In the abstract on mapping pixels into SDRAM for H.264/AVC decoding, what size is given for the optimized data unit?

• _Given text_
· · · · · · ·

# **Optimized mapping of pixels into memory for H.264/AVC decoding**

# Youhui Zhang<sup>a)</sup>, Yuejian Xie, and Weimin Zheng

Department of Computer Science and Technology, Tsinghua University, Beijng, 100084, China. a) zyh02@tsinghua.edu.cn

**Abstract:** This paper presents an optimized mapping of pixels into the external SDRAM for H.264/AVC video decoding. The modern SDRAM system usually employs the burst-access mode as well as the multi-bank architecture to improve the utility efficiency. If the accessed video pixels can be placed uniformly and successively across different memory banks, both of them will be used with high efficiency. Based on a statistic method, this paper traces and analyzes the actual memory accesses of H.264/AVC decoding and gives an optimized placement of pixels in the SDRAM——the optimized data unit is 8x8. Moreover, the efficiencies of the optimized cache and pre-fetch technologies are also evaluated, which show that this optimization can improve both the cache hit ratio and the pre-fetch effect apparently.

**Keywords:** H.264/AVC decoding, memory mapping, DRAM, burst access

**Classification:** Integrated circuits

#### References

- H. Kim and I.-C. Park, "Array address translation for SDRAM-based video processing applications," *Electron. Lett.*, vol. 35, no. 22, pp. 1929– 1931, Oct. 1999.
- [2] E. G. T. Jaspers and P. H. N. de With, "Bandwidth reduction for video processing in consumer systems," *IEEE Trans. Consum. Electron.*, vol. 47, no. 4, pp. 885–894, Nov. 2001.
- [3] P. Grun, N. Dutt, and A. Nicolau, "APEX: access pattern based memory architecture exploration," *Proc. 14th Int. Symp. System Synthesis*, pp. 25– 32, 2001.
- [4] J. Lee, C. Park, and S. Ha, "Memory access pattern analysis and stream cache design for multimedia applications," *Proc. 2003 conference on Asia South Pacific design automation*, pp. 22–27, 2003.

· · · · · · ·

• _Recorded data_
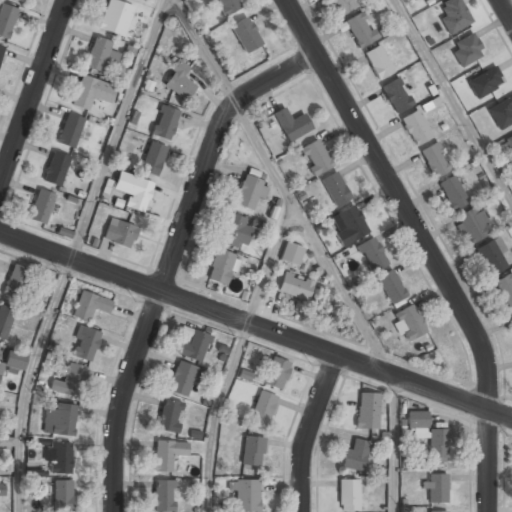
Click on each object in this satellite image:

· · · · · · ·

• _Full solution_
8x8